*Data shown*
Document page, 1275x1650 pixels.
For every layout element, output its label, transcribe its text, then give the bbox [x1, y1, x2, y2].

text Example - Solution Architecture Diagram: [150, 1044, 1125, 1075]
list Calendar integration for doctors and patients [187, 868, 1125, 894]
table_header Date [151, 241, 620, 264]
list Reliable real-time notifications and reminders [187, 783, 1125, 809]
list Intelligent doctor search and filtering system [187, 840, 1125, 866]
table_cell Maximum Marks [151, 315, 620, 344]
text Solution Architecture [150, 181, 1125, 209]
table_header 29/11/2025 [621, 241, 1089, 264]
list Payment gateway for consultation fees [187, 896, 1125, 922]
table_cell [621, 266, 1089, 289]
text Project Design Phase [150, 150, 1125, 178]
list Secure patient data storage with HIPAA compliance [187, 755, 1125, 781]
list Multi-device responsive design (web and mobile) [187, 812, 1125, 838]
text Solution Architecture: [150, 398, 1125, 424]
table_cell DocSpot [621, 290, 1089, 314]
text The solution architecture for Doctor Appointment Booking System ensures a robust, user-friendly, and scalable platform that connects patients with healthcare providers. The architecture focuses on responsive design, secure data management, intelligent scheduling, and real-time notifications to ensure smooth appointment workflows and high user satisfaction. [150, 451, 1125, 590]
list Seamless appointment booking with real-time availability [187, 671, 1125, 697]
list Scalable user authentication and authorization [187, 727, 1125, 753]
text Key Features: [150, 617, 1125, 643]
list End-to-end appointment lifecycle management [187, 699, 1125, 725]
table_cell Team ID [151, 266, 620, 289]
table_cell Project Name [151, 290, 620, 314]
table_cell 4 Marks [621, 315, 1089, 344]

*What the exercise asks*
Note each line above that contains "time" and copy it out.

*Reply*
list Reliable real-time notifications and reminders [187, 783, 1125, 809]
text The solution architecture for Doctor Appointment Booking System ensures a robust, user-friendly, and scalable platform that connects patients with healthcare providers. The architecture focuses on responsive design, secure data management, intelligent scheduling, and real-time notifications to ensure smooth appointment workflows and high user satisfaction. [150, 451, 1125, 590]
list Seamless appointment booking with real-time availability [187, 671, 1125, 697]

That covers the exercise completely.